Mickey's Top Sirloin
The Story Behind Mickey’s Top Sirloin
For more than 100 years, Mickey Broncucia’s family worked the land where this restaurant now stands. Today, in keeping with that Broncucia family tradition, Mickey’s Top Sirloin continues to offer selections of the best food in all of Northern Colorado, along with an unwavering commitment to the community.
Mickey’s Top Sirloin has served meals to NFL stars, country western entertainers, and Colorado prizefighters. For years, the restaurant has booked entire Decembers for holiday parties, and fans have celebrated University of Colorado football wins (and University of Nebraska wins) inside its walls. Officials from the local Adams County government have made countless decisions at the middle bar. Families return again and again, and waitresses know their names.
The restaurant is a destination and a local institution – but few people know how it all began.
The family business
Mickey Broncucia was born in 1930s in the house his grandfather built. The Broncucia family made their living as truck farmers, raising vegetables in the fertile Clear Creek river soil, hauling their produce to sell on Market Street in downtown Denver.
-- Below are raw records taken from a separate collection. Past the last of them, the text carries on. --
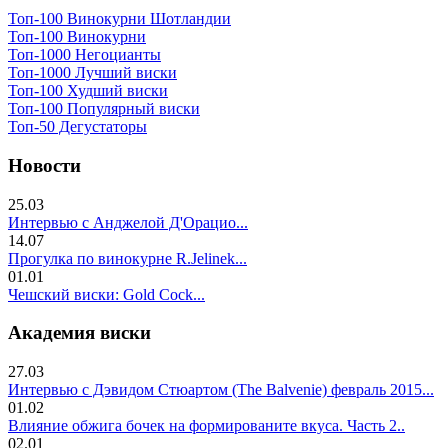
Топ-100 Винокурни Шотландии
Топ-100 Винокурни
Топ-1000 Негоцианты
Топ-1000 Лучший виски
Топ-100 Худший виски
Топ-100 Популярный виски
Топ-50 Дегустаторы
Новости
25.03
Интервью с Анджелой Д'Орацио...
14.07
Прогулка по винокурне R.Jelinek...
01.01
Чешский виски: Gold Cock...
Академия виски
27.03
Интервью с Дэвидом Стюартом (The Balvenie) февраль 2015...
01.02
Влияние обжига бочек на формированите вкуса. Часть 2..
02.01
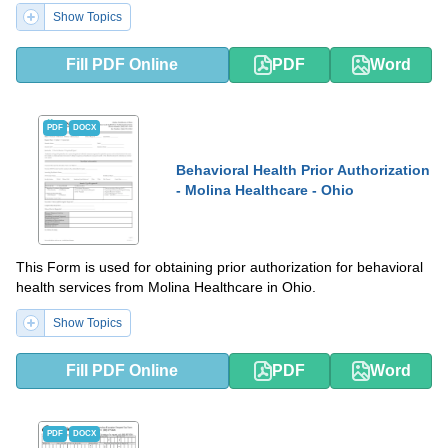
Show Topics
Fill PDF Online
PDF
Word
PDF
DOCX
Behavioral Health Prior Authorization
- Molina Healthcare - Ohio
This Form is used for obtaining prior authorization for behavioral
health services from Molina Healthcare in Ohio.
Show Topics
Fill PDF Online
PDF
Word
PDF
DOCX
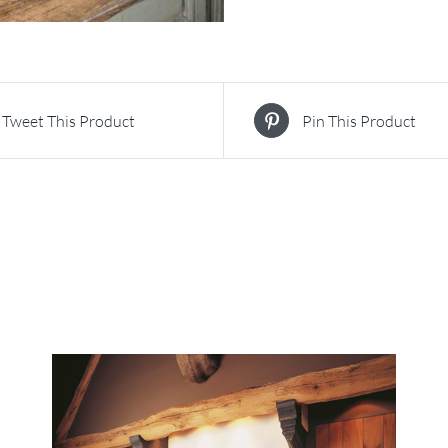
Tweet This Product
Pin This Product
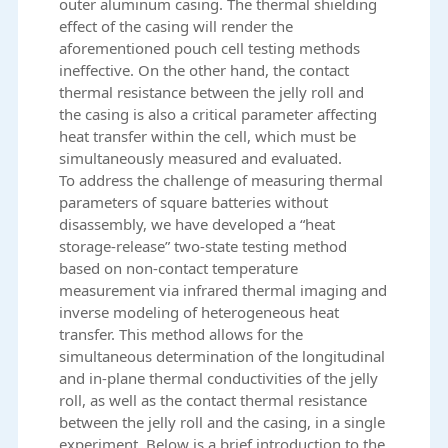
outer aluminum casing. The thermal shielding
effect of the casing will render the
aforementioned pouch cell testing methods
ineffective. On the other hand, the contact
thermal resistance between the jelly roll and
the casing is also a critical parameter affecting
heat transfer within the cell, which must be
simultaneously measured and evaluated.
To address the challenge of measuring thermal
parameters of square batteries without
disassembly, we have developed a “heat
storage-release” two-state testing method
based on non-contact temperature
measurement via infrared thermal imaging and
inverse modeling of heterogeneous heat
transfer. This method allows for the
simultaneous determination of the longitudinal
and in-plane thermal conductivities of the jelly
roll, as well as the contact thermal resistance
between the jelly roll and the casing, in a single
experiment. Below is a brief introduction to the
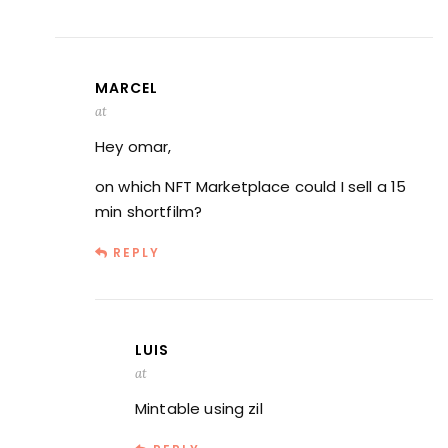
MARCEL
at
Hey omar,
on which NFT Marketplace could I sell a 15
min shortfilm?
REPLY
LUIS
at
Mintable using zil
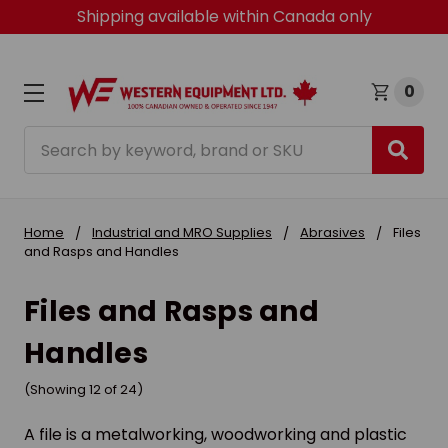
Shipping available within Canada only
0
Search
Home
Industrial and MRO Supplies
Abrasives
Files
and Rasps and Handles
Files and Rasps and
Handles
(Showing 12 of 24)
A file is a metalworking, woodworking and plastic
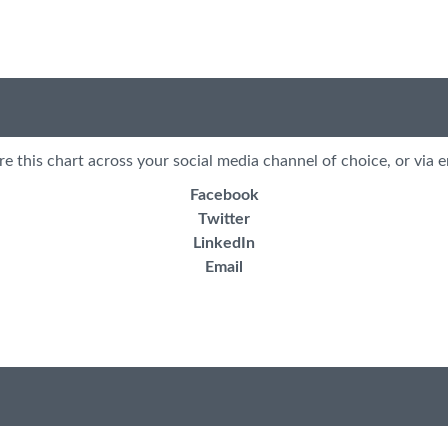
re this chart across your social media channel of choice, or via e
Facebook
Twitter
LinkedIn
Email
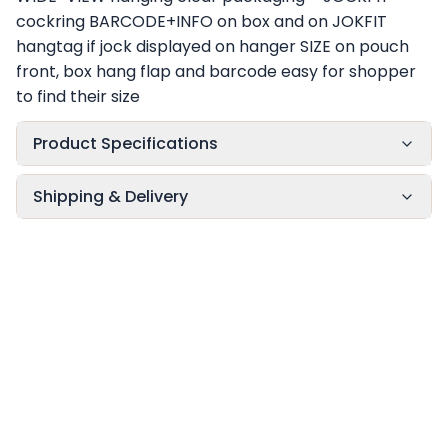
cockring BARCODE+INFO on box and on JOKFIT
hangtag if jock displayed on hanger SIZE on pouch
front, box hang flap and barcode easy for shopper
to find their size
Product Specifications
Shipping & Delivery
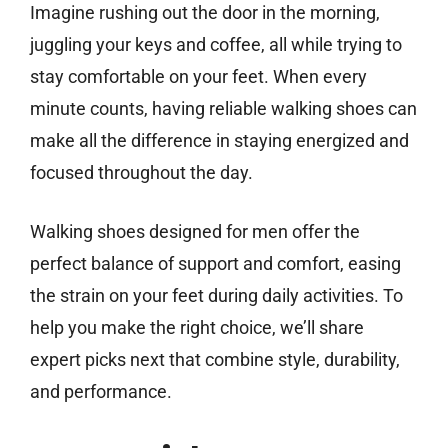
Imagine rushing out the door in the morning,
juggling your keys and coffee, all while trying to
stay comfortable on your feet. When every
minute counts, having reliable walking shoes can
make all the difference in staying energized and
focused throughout the day.
Walking shoes designed for men offer the
perfect balance of support and comfort, easing
the strain on your feet during daily activities. To
help you make the right choice, we’ll share
expert picks next that combine style, durability,
and performance.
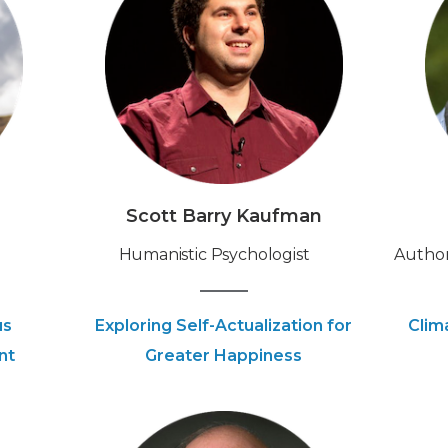
Scott Barry Kaufman
Humanistic Psychologist
Author
us
Exploring Self-Actualization for
Clim
nt
Greater Happiness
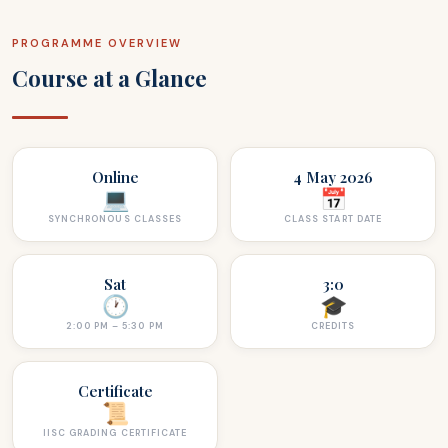
PROGRAMME OVERVIEW
Course at a Glance
Online
4 May 2026
💻
📅
SYNCHRONOUS CLASSES
CLASS START DATE
Sat
3:0
🕐
🎓
2:00 PM – 5:30 PM
CREDITS
Certificate
📜
IISC GRADING CERTIFICATE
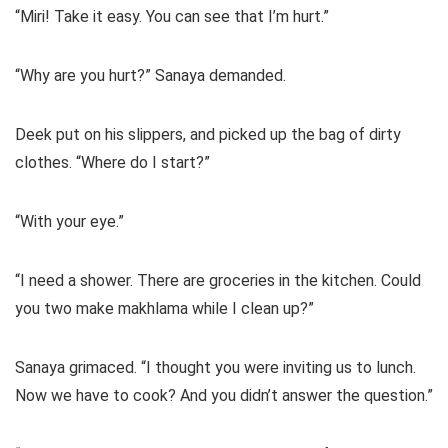
“Miri! Take it easy. You can see that I’m hurt.”
“Why are you hurt?” Sanaya demanded.
Deek put on his slippers, and picked up the bag of dirty
clothes. “Where do I start?”
“With your eye.”
“I need a shower. There are groceries in the kitchen. Could
you two make makhlama while I clean up?”
Sanaya grimaced. “I thought you were inviting us to lunch.
Now we have to cook? And you didn’t answer the question.”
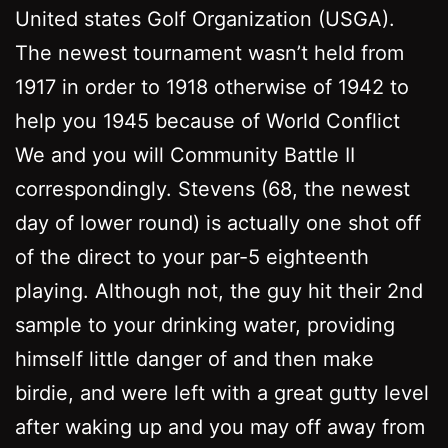
United states Golf Organization (USGA).
The newest tournament wasn’t held from
1917 in order to 1918 otherwise of 1942 to
help you 1945 because of World Conflict
We and you will Community Battle II
correspondingly. Stevens (68, the newest
day of lower round) is actually one shot off
of the direct to your par-5 eighteenth
playing. Although not, the guy hit their 2nd
sample to your drinking water, providing
himself little danger of and then make
birdie, and were left with a great gutty level
after waking up and you may off away from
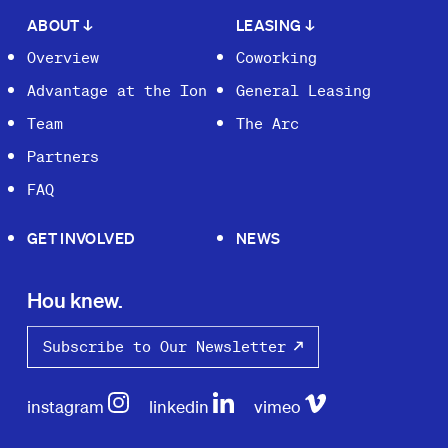
ABOUT
↓
LEASING
↓
Overview
Coworking
Advantage at the Ion
General Leasing
Team
The Arc
Partners
FAQ
GET INVOLVED
NEWS
Hou knew.
Subscribe to Our Newsletter
instagram
linkedin
vimeo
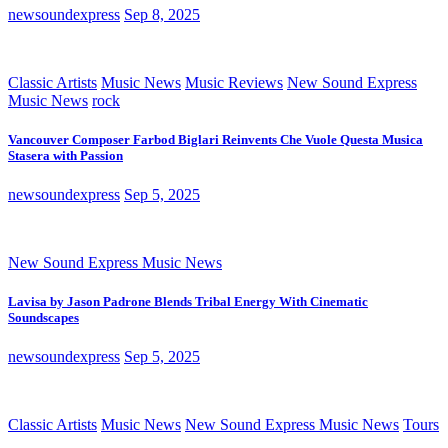
newsoundexpress
Sep 8, 2025
Classic Artists
Music News
Music Reviews
New Sound Express
Music News
rock
Vancouver Composer Farbod Biglari Reinvents Che Vuole Questa Musica
Stasera with Passion
newsoundexpress
Sep 5, 2025
New Sound Express Music News
Lavisa by Jason Padrone Blends Tribal Energy With Cinematic
Soundscapes
newsoundexpress
Sep 5, 2025
Classic Artists
Music News
New Sound Express Music News
Tours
When Mickey’s father became too frail to operate their grocery store, Mickey, then in his mid-20s, came up with an idea for a new family business. In 1962, during Metro Denver’s rapid northern suburban expansion, Mickey opened one of the first community bars in the neighborhood. He called it (what else?) Mickey’s.
In the beginning, there was lasagne (and chile)
Mickey’s started out with no fixed menu. When local patrons asked for food, Mickey’s mother Laura and aunt Rose would simply provide what they made for their own families. As first-generation Italian-Americans, the sisters of course took great pride in their cooking, and Mickey’s soon became famous for the sisters’ authentic Italian lasagne and ravioli.
Eager to offer even more customers with the best dining experience around, Mickey hired a chef, José, who had recently cooked his way all the way up the Rio Grande from Mexico. José (now Joe) couldn’t help but cook up some of the fantastic recipes he’d learned in his home country. Mickey’s taste buds then got the best of him. All it took was one taste of Joe’s green chili with beans, and Mickey couldn’t help but add Joe’s Mexican cuisine to the menu.
Top Sirloin
Then, in 1964, Mickey rounded out his offerings with steak. But not just any steak: the top sirloin cut, which he perfected after many hours of practice and instruction from friends in the meat packing industry in Globeville, on Denver’s north side.
As the decades went by, Mickey kept grilling. He got to know his customers, and his employees, quite well. Many became friends, and some have gone. In 2016, after more than 50 years and with tears in his eyes, Mickey handed the reins to new owners who would carry on his family’s legacy. Mickey passed a few years ago, but up into his mid 80’s, you coul still find him cutting steaks in the morning, savoring his favorite dish – spaghetti with his mother’s sauce and homemade sausage – or playing the old Italian game, Bocce, on one of two covered courts he had built behind the restaurant.
You can be sure that in every bite at Mickey’s Top Sirloin, you’re enjoying the rich history of one of the Front Range’s first families, whose dedication to fostering community through fine home cooking made it the great place it is today.